Give back exactly the lines of the material below that start at the one holding "text [187, 162, 1053, 357]" and end at the last line, minus the pictures.

# # #

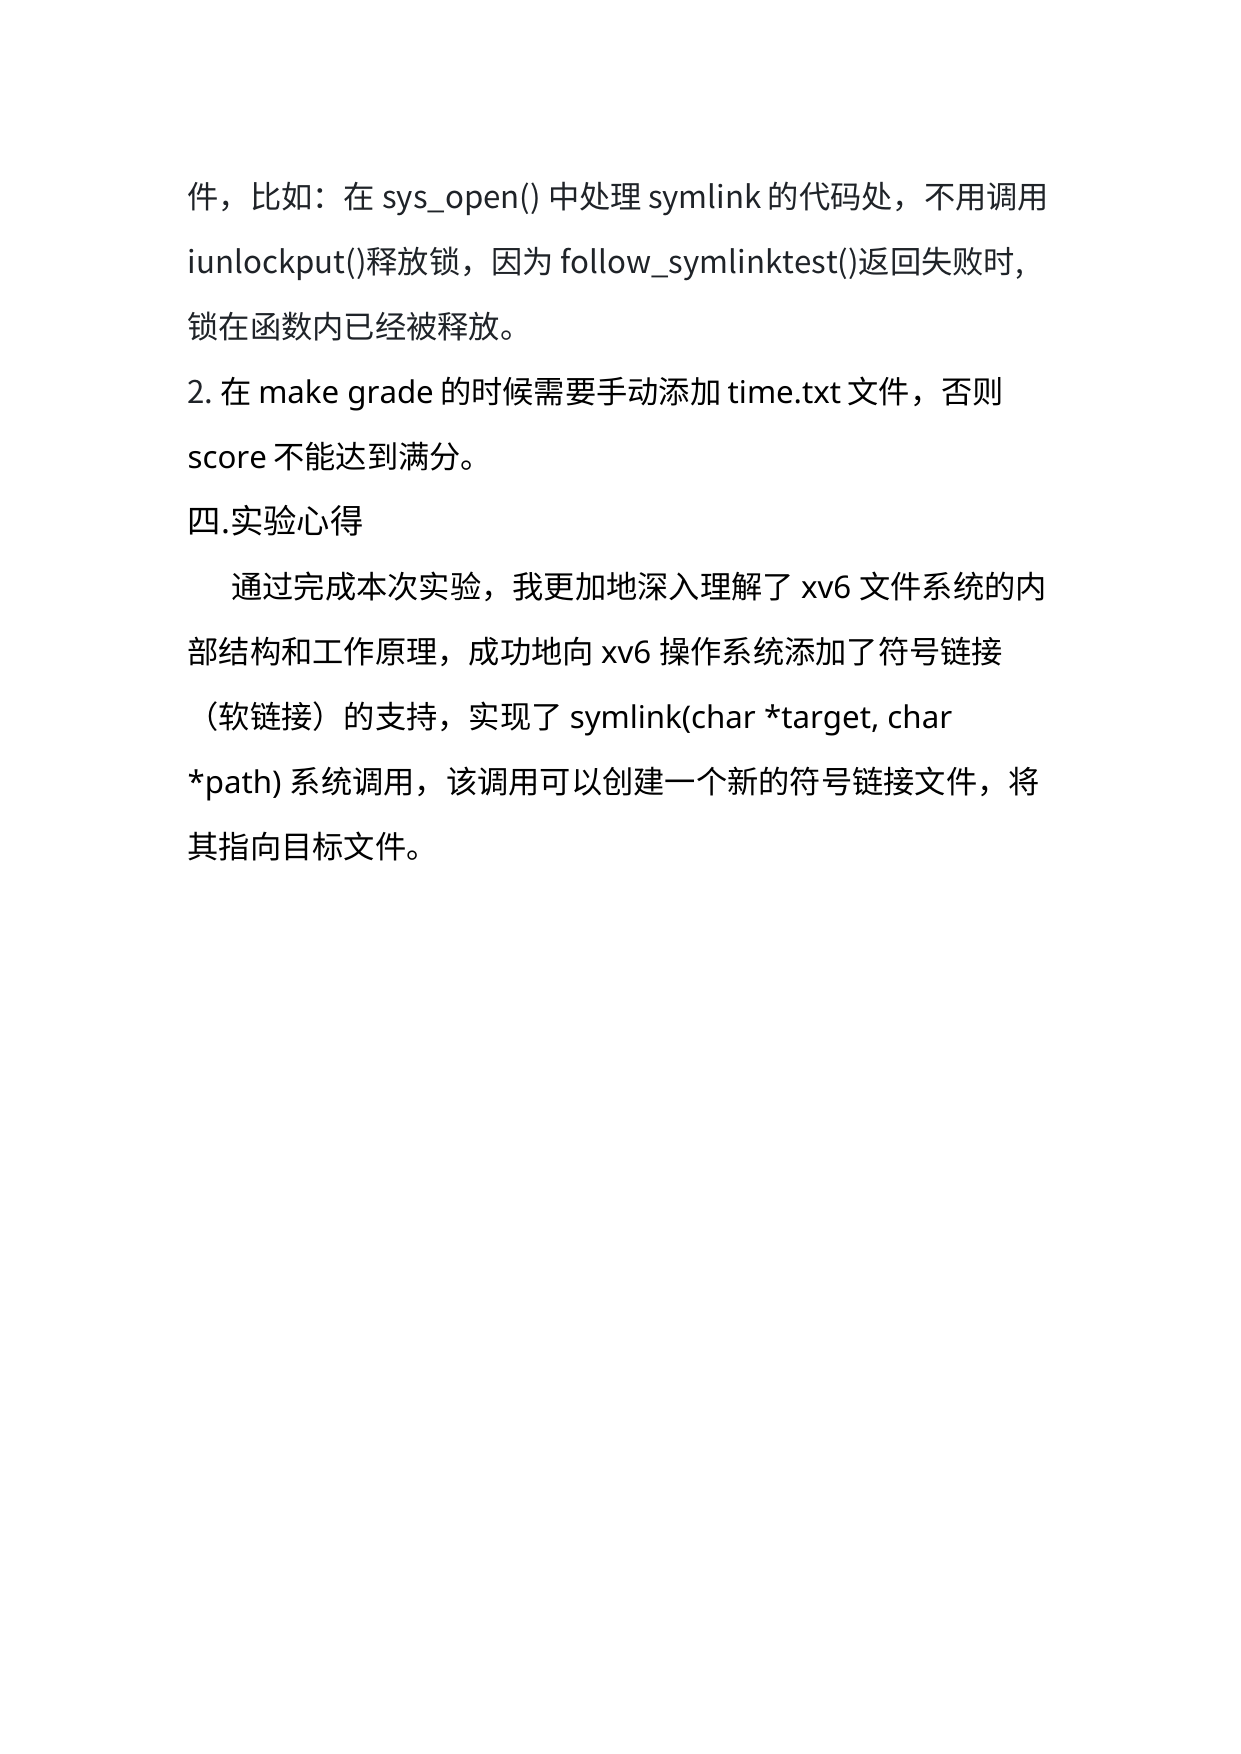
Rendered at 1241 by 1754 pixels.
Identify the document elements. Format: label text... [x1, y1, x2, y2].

text 通过完成本次实验，我更加地深入理解了 xv6 文件系统的内部结构和工作原理，成功地向 xv6 操作系统添加了符号链接（软链接）的支持，实现了 symlink(char *target, char *path) 系统调用，该调用可以创建一个新的符号链接文件，将其指向目标文件。 [187, 552, 1053, 877]
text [187, 162, 1053, 357]
text 四.实验心得 [187, 487, 1053, 552]
text 2. 在make grade的时候需要手动添加time.txt文件，否则score不能达到满分。 [187, 357, 1053, 487]
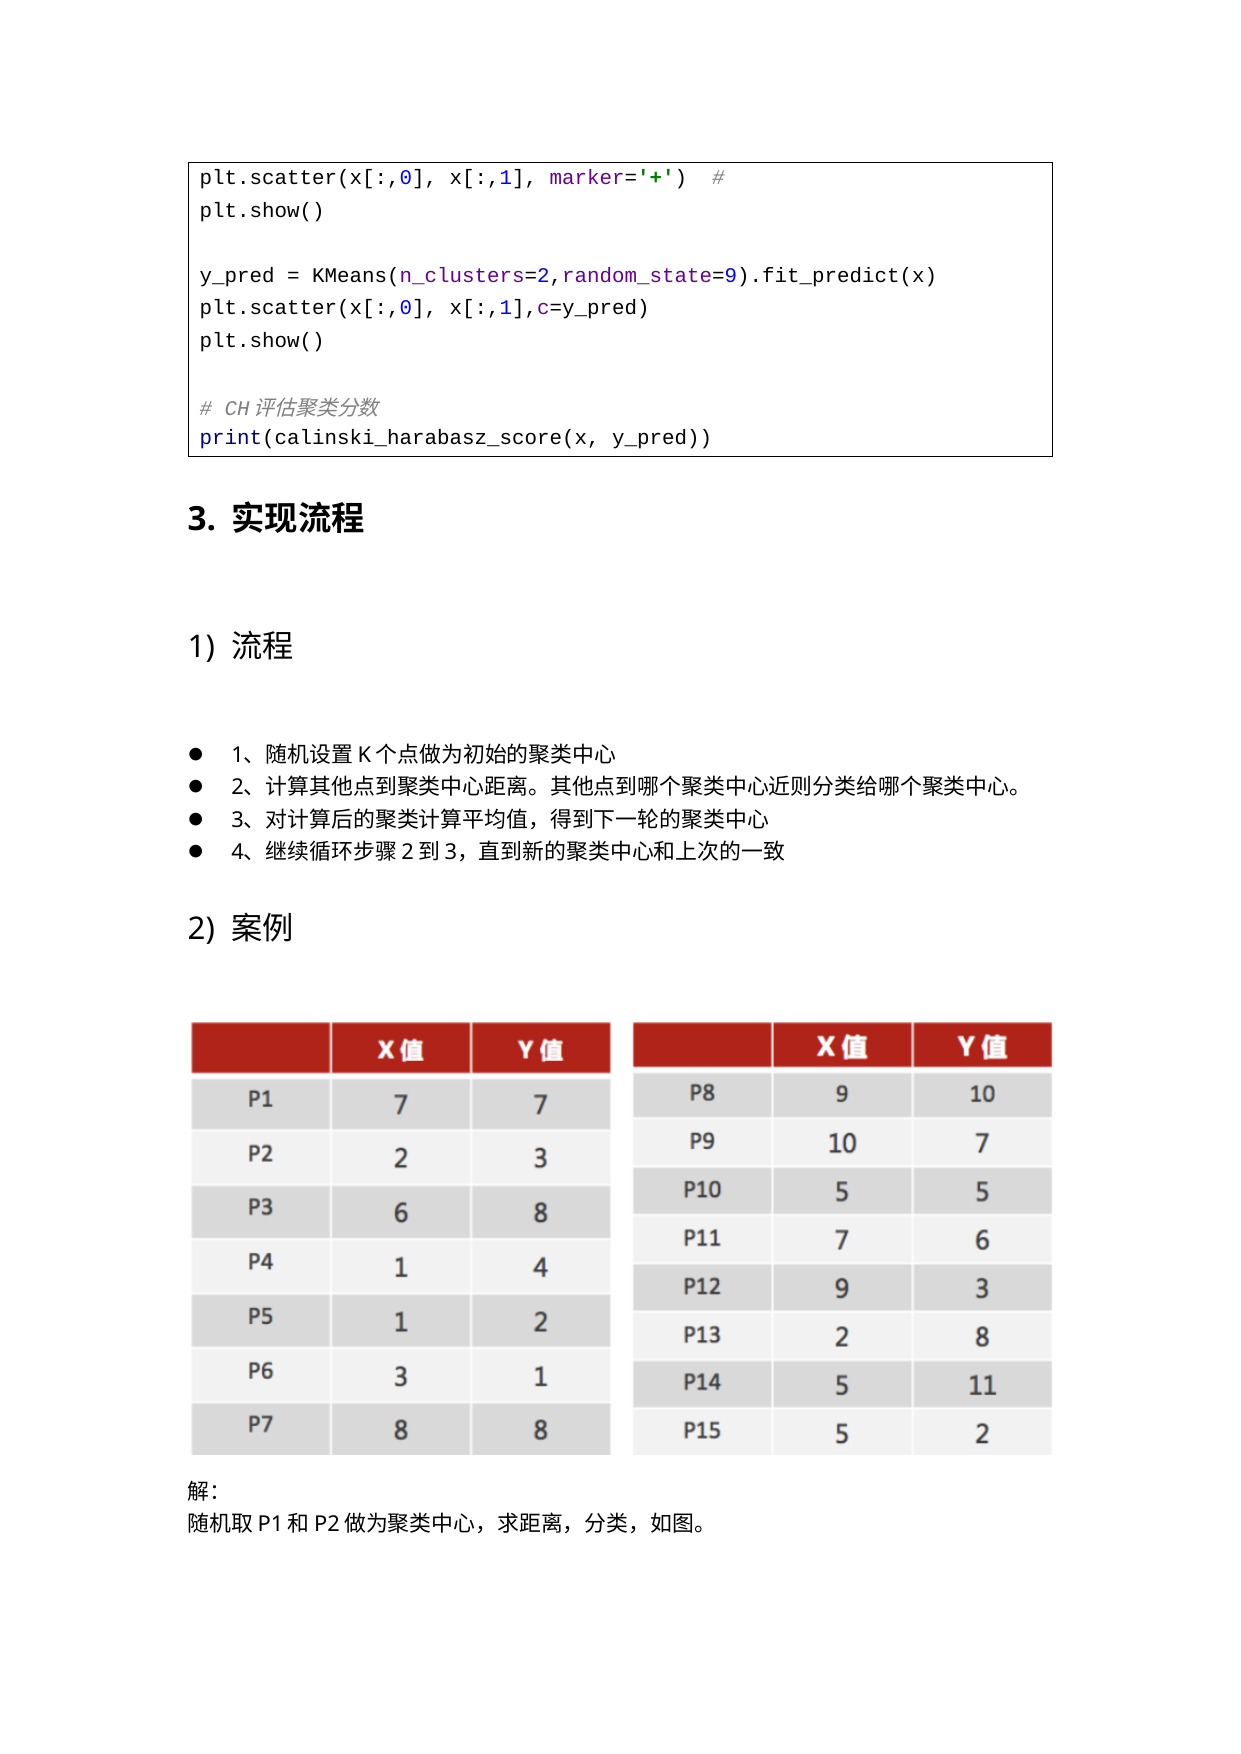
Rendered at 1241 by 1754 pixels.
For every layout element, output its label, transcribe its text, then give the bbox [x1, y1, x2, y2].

text 解： [187, 1473, 1053, 1506]
list 3、对计算后的聚类计算平均值，得到下一轮的聚类中心 [187, 801, 1053, 834]
subtitle 案例 [187, 893, 1053, 958]
picture [187, 1018, 1053, 1455]
subtitle 实现流程 [187, 484, 1053, 549]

# # #

Expected answer:
text [187, 162, 1053, 357]
text 四.实验心得 [187, 487, 1053, 552]
text 2. 在make grade的时候需要手动添加time.txt文件，否则score不能达到满分。 [187, 357, 1053, 487]
Rendered at 1241 by 1754 pixels.
For every layout element, output its label, transcribe its text, then give the bbox [x1, y1, x2, y2].

text 解： [187, 1473, 1053, 1506]
list 3、对计算后的聚类计算平均值，得到下一轮的聚类中心 [187, 801, 1053, 834]
subtitle 案例 [187, 893, 1053, 958]
picture [187, 1018, 1053, 1455]
subtitle 实现流程 [187, 484, 1053, 549]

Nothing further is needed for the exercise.